R&D Activities

  • High-fidelity MOtion CAPture (MOCAP) of humans from commodity cameras.
    We envision and develop methods and technical systems that permit low-cost, unobtrusive and compact quantification of human motion in 3D, as well as semantic interpretation of human activities based on markerless visual input. We are working on high-fidelity MOCAP from commodity cameras, tasks that require the estimation of the 3D state of one or more humans. 
  • 3D modelling of human bodies, hands, faces and skulls.
    The bodies, hands, faces, and skulls of humans have a great variability in size, shape and appearance, with significant differences across different individuals and demographic groups. We are developing novel methodologies for constructing next-generation, large-scale datasets and models regarding the shape and appearance of human hands, faces, and skulls, aiming at achieving unprecedented realism and expressing the full variability that is encountered in the human population. 
  • Human activity recognition and forecasting.
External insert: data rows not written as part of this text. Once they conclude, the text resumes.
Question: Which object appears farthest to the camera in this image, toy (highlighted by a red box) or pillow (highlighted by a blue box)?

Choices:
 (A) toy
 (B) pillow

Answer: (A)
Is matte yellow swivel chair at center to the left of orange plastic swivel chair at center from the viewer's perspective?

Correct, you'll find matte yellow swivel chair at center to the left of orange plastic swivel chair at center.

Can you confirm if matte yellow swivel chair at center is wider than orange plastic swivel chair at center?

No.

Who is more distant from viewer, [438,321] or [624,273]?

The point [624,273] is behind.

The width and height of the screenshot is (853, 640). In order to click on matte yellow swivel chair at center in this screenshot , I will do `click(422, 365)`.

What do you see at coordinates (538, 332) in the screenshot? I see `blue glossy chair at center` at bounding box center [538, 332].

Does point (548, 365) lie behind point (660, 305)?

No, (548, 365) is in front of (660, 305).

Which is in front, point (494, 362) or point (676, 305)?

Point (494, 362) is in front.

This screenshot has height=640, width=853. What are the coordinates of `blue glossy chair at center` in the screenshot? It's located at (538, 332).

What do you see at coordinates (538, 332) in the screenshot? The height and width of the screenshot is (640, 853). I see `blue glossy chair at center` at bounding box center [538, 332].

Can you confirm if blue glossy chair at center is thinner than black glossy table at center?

    Capitalizing on accurate and robust information of the human geometry and motion as well as rich contextual information, we aim at developing methods on multiple aspects of the analysis and interpretation of human-centric activities. Our research efforts pertain to the tasks of human activity recognition, interpretation of human object interaction, identification of repetitive actions in videos, action cosegmentation in videos, action quality assessment, prediction of human intentions and forecasting of future actions.
  • Gesture and facial expression recognition, sign language translation. 
    Building upon our expertise in vision-based perception of humans at the geometry, motion and semantic level, we are developing novel systems for gesture recognition. We are also applying our state-of-the-art 3D face modelling and reconstruction methods on the analysis of facial expressions from videos. This is one of the most important non-intrusive ways to infer human emotions and plays a central role in the field of Affective Computing. All the above are essential components in systems that aim to interpret sign language.
  • Vision for autonomous systems that interact and collaborate with humans.
    We develop algorithms that enable autonomous systems such as robots to operate in any environment and to carry out tasks in collaboration with humans. We are tackling scenarios where robots and humans interact with each other or with one or more objects that vary in complexity (rigid, articulated or deformable objects, objects of various sizes, previously unseen objects).
  • Vision-based coastal seafloor mapping.
    We are developing systems for automated shallow bathymetry retrieval and detailed mapping of coastal benthic cover based on optical imagery from drones (Unmanned Aerial Vehicles). We are applying state-of-the-art image analysis, neural networks and machine learning techniques for training systems for automated, high-resolution 3D reconstruction of coastal seafloor.